A história no Brasil é completamente distinta. A produção, desde o seu início dependeu da Petrobras que foi praticamente a única produtora por muitos e muitos anos. A estrutura logística foi inteiramente bancada pela Petrobras, que também controlava as refinarias e a comercialização dos derivados, em disputa com as grandes importadoras. Os dutos foram construídos de forma a integrar sistemas de produção médios e grandes, otimizando os poucos equipamentos existentes. A malha terrestre de escoamento foi planejada para otimizar o conjunto de poços e não cada um de por si. Sondas de perfuração sempre foram um equipamento escasso, com poucas firmas dedicadas ao investimento nesse setor. Insumos eram, na maior parte das vezes, importados, pois não havia produção nacional. Os sistemas de separação óleo-água, que se tornam cada vez mais importantes à medida em que os campos amadurecessem, eram também integrados e bancados pela grande Petrobras.
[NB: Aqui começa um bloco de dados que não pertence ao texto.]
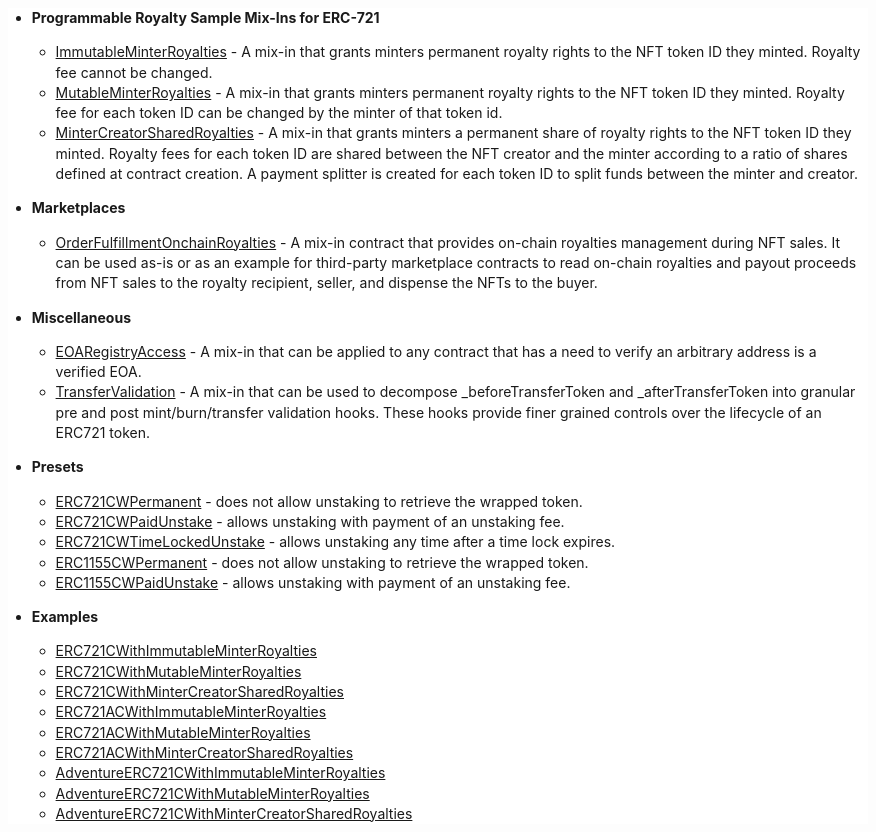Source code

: * **Programmable Royalty Sample Mix-Ins for ERC-721**
    * [ImmutableMinterRoyalties](./contracts/programmable-royalties/ImmutableMinterRoyalties.sol) - A mix-in that grants minters permanent royalty rights to the NFT token ID they minted.  Royalty fee cannot be changed.
    * [MutableMinterRoyalties](./contracts/programmable-royalties/MutableMinterRoyalties.sol) - A mix-in that grants minters permanent royalty rights to the NFT token ID they minted.  Royalty fee for each token ID can be changed by the minter of that token id.
    * [MinterCreatorSharedRoyalties](./contracts/programmable-royalties/MinterCreatorSharedRoyalties.sol) - A mix-in that grants minters a permanent share of royalty rights to the NFT token ID they minted.  Royalty fees for each token ID are shared between the NFT creator and the minter according to a ratio of shares defined at contract creation.  A payment splitter is created for each token ID to split funds between the minter and creator.

* **Marketplaces**
    * [OrderFulfillmentOnchainRoyalties](./contracts/marketplaces/OrderFulfillmentOnchainRoyalties.sol) - A mix-in contract that provides on-chain royalties management during NFT sales. It can be used as-is or as an example for third-party marketplace contracts to read on-chain royalties and payout proceeds from NFT sales to the royalty recipient, seller, and dispense the NFTs to the buyer.

 * **Miscellaneous**
   * [EOARegistryAccess](./contracts/utils/EOARegistryAccess.sol) - A mix-in that can be applied to any contract that has a need to verify an arbitrary address is a verified EOA.
   * [TransferValidation](./contracts/utils/TransferValidation.sol) - A mix-in that can be used to decompose _beforeTransferToken and _afterTransferToken into granular pre and post mint/burn/transfer validation hooks.  These hooks provide finer grained controls over the lifecycle of an ERC721 token.

* **Presets**
   * [ERC721CWPermanent](./contracts/erc721c/presets/ERC721CWPermanent.sol) - does not allow unstaking to retrieve the wrapped token.
   * [ERC721CWPaidUnstake](./contracts/erc721c/presets/ERC721CWPaidUnstake.sol) - allows unstaking with payment of an unstaking fee.
   * [ERC721CWTimeLockedUnstake](./contracts/erc721c/presets/ERC721CWTimeLocked.sol) -  allows unstaking any time after a time lock expires.
   * [ERC1155CWPermanent](./contracts/erc1155c/presets/ERC1155CWPermanent.sol) - does not allow unstaking to retrieve the wrapped token.
   * [ERC1155CWPaidUnstake](./contracts/erc1155c/presets/ERC1155CWPaidUnstake.sol) - allows unstaking with payment of an unstaking fee.

* **Examples**
   * [ERC721CWithImmutableMinterRoyalties](./contracts/examples/erc721c/ERC721CWithImmutableMinterRoyalties.sol)
   * [ERC721CWithMutableMinterRoyalties](./contracts/examples/erc721c/ERC721CWithMutableMinterRoyalties.sol)
   * [ERC721CWithMinterCreatorSharedRoyalties](./contracts/examples/erc721c/ERC721CWithMinterCreatorSharedRoyalties.sol)
   * [ERC721ACWithImmutableMinterRoyalties](./contracts/examples/erc721ac/ERC721ACWithImmutableMinterRoyalties.sol)
   * [ERC721ACWithMutableMinterRoyalties](./contracts/examples/erc721ac/ERC721ACWithMutableMinterRoyalties.sol)
   * [ERC721ACWithMinterCreatorSharedRoyalties](./contracts/examples/erc721ac/ERC721ACWithMinterCreatorSharedRoyalties.sol)
   * [AdventureERC721CWithImmutableMinterRoyalties](./contracts/examples/adventure-erc721c/AdventureERC721CWithImmutableMinterRoyalties.sol)
   * [AdventureERC721CWithMutableMinterRoyalties](./contracts/examples/adventure-erc721c/AdventureERC721CWithMutableMinterRoyalties.sol)
   * [AdventureERC721CWithMinterCreatorSharedRoyalties](./contracts/examples/adventure-erc721c/AdventureERC721CWithMinterCreatorSharedRoyalties.sol)
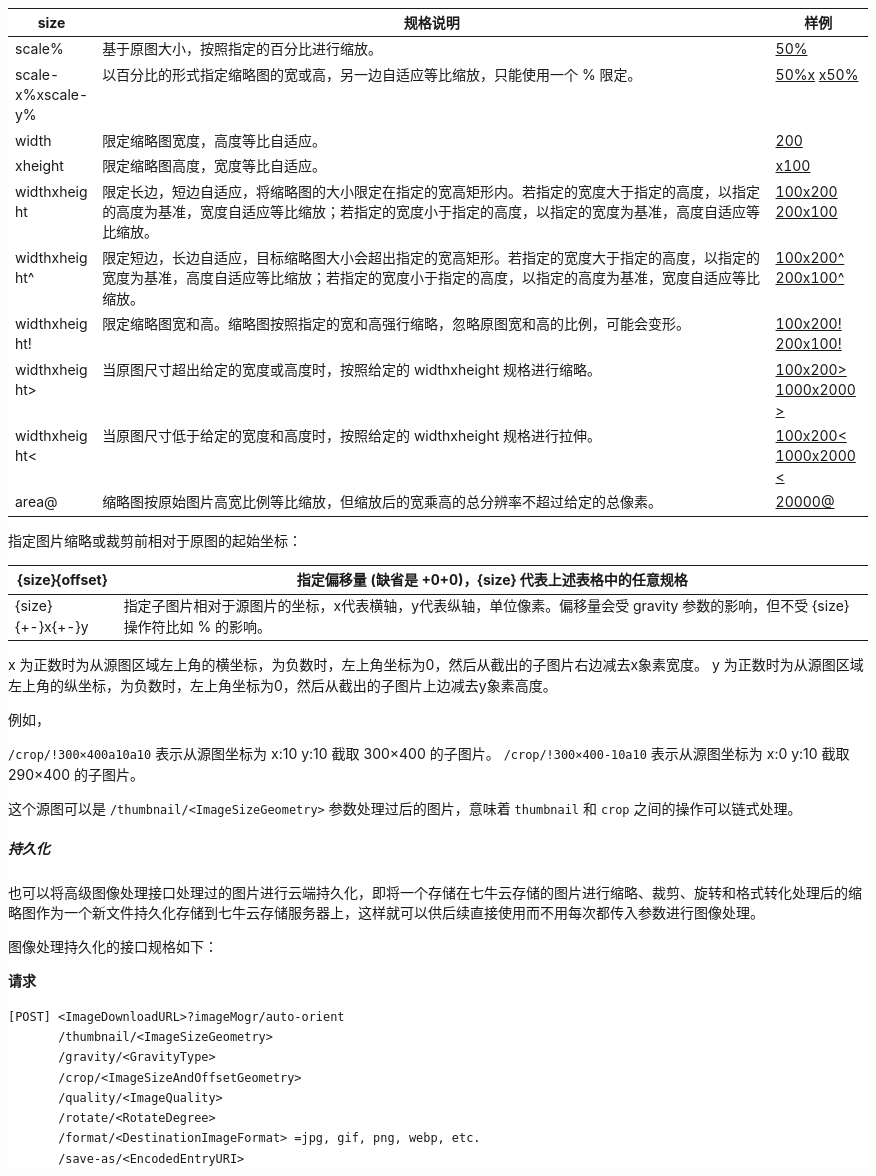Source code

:   size | 规格说明 | 样例
-------| -------- | ------------------------------------------------------
  scale% | 基于原图大小，按照指定的百分比进行缩放。 | [50%](http://qiniuphotos.qiniudn.com/gogopher.jpg?imageMogr/thumbnail/!50p)
  scale-x%xscale-y% | 以百分比的形式指定缩略图的宽或高，另一边自适应等比缩放，只能使用一个 % 限定。 | [50%x](http://qiniuphotos.qiniudn.com/gogopher.jpg?imageMogr/thumbnail/!50p) [x50%](http://qiniuphotos.qiniudn.com/gogopher.jpg?imageMogr/thumbnail/!x50p)
  width | 限定缩略图宽度，高度等比自适应。 | [200](http://qiniuphotos.qiniudn.com/gogopher.jpg?imageMogr/thumbnail/200)
  xheight | 限定缩略图高度，宽度等比自适应。 | [x100](http://qiniuphotos.qiniudn.com/gogopher.jpg?imageMogr/thumbnail/x100)
  widthxheight | 限定长边，短边自适应，将缩略图的大小限定在指定的宽高矩形内。若指定的宽度大于指定的高度，以指定的高度为基准，宽度自适应等比缩放；若指定的宽度小于指定的高度，以指定的宽度为基准，高度自适应等比缩放。 | [100x200](http://qiniuphotos.qiniudn.com/gogopher.jpg?imageMogr/thumbnail/100x200) [200x100](http://qiniuphotos.qiniudn.com/gogopher.jpg?imageMogr/thumbnail/200x100)
  widthxheight^ | 限定短边，长边自适应，目标缩略图大小会超出指定的宽高矩形。若指定的宽度大于指定的高度，以指定的宽度为基准，高度自适应等比缩放；若指定的宽度小于指定的高度，以指定的高度为基准，宽度自适应等比缩放。 | [100x200^](http://qiniuphotos.qiniudn.com/gogopher.jpg?imageMogr/thumbnail/100x200^) [200x100^](http://qiniuphotos.qiniudn.com/gogopher.jpg?imageMogr/thumbnail/200x100^)
  widthxheight! | 限定缩略图宽和高。缩略图按照指定的宽和高强行缩略，忽略原图宽和高的比例，可能会变形。 | [100x200!](http://qiniuphotos.qiniudn.com/gogopher.jpg?imageMogr/thumbnail/100x200!) [200x100!](http://qiniuphotos.qiniudn.com/gogopher.jpg?imageMogr/thumbnail/200x100!)
  widthxheight> | 当原图尺寸超出给定的宽度或高度时，按照给定的 widthxheight 规格进行缩略。 | [100x200>](http://qiniuphotos.qiniudn.com/gogopher.jpg?imageMogr/thumbnail/100x200%3E) [1000x2000>](http://qiniuphotos.qiniudn.com/gogopher.jpg?imageMogr/thumbnail/1000x2000%3E)
  widthxheight< | 当原图尺寸低于给定的宽度和高度时，按照给定的 widthxheight 规格进行拉伸。 | [100x200<](http://qiniuphotos.qiniudn.com/gogopher.jpg?imageMogr/thumbnail/200x100<) [1000x2000<](http://qiniuphotos.qiniudn.com/gogopher.jpg?imageMogr/thumbnail/2000x1000<)
  area@ | 缩略图按原始图片高宽比例等比缩放，但缩放后的宽乘高的总分辨率不超过给定的总像素。 | [20000@](http://qiniuphotos.qiniudn.com/gogopher.jpg?imageMogr/thumbnail/20000@)

指定图片缩略或裁剪前相对于原图的起始坐标：

{size}{offset}   | 指定偏移量 (缺省是 +0+0)，{size} 代表上述表格中的任意规格
-----------------|-------------------------------------------------------------
{size}{+-}x{+-}y | 指定子图片相对于源图片的坐标，x代表横轴，y代表纵轴，单位像素。偏移量会受 gravity 参数的影响，但不受 {size} 操作符比如 % 的影响。

x 为正数时为从源图区域左上角的横坐标，为负数时，左上角坐标为0，然后从截出的子图片右边减去x象素宽度。
y 为正数时为从源图区域左上角的纵坐标，为负数时，左上角坐标为0，然后从截出的子图片上边减去y象素高度。

例如，

`/crop/!300×400a10a10` 表示从源图坐标为 x:10 y:10 截取 300×400 的子图片。
`/crop/!300×400-10a10` 表示从源图坐标为 x:0  y:10 截取 290×400 的子图片。

这个源图可以是 `/thumbnail/<ImageSizeGeometry>` 参数处理过后的图片，意味着 `thumbnail` 和 `crop` 之间的操作可以链式处理。


##### 持久化

也可以将高级图像处理接口处理过的图片进行云端持久化，即将一个存储在七牛云存储的图片进行缩略、裁剪、旋转和格式转化处理后的缩略图作为一个新文件持久化存储到七牛云存储服务器上，这样就可以供后续直接使用而不用每次都传入参数进行图像处理。

图像处理持久化的接口规格如下：

**请求**

    [POST] <ImageDownloadURL>?imageMogr/auto-orient
           /thumbnail/<ImageSizeGeometry>
           /gravity/<GravityType>
           /crop/<ImageSizeAndOffsetGeometry>
           /quality/<ImageQuality>
           /rotate/<RotateDegree>
           /format/<DestinationImageFormat> =jpg, gif, png, webp, etc.
           /save-as/<EncodedEntryURI>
Para agravar esse cenário, com os preços atuais de petróleo, várias técnicas de recuperação avançada de campos maduros se tornam economicamente inviáveis. O custo dos investimentos necessários para a adoção dessas técnicas exigiria das pequenas e medias empresas do Brasil uma capacidade investimentos que elas não têm. Nesse sentido, a saída da Petrobras pode significar, ao invés de aumento, uma retração de recursos gastos com exploração e produção terrestre.
Dessa forma, os argumentos utilizados para a venda dos ativos da Bahia, do nosso ponto de vista, não dialogam com a realidade do mercado de E&P e de refino no Brasil. As comparações com casos internacionais não podem excluir diferenças tão gritantes que terão efeitos completamente distintos, caso estratégias semelhantes de outros países sejam aplicadas no Brasil.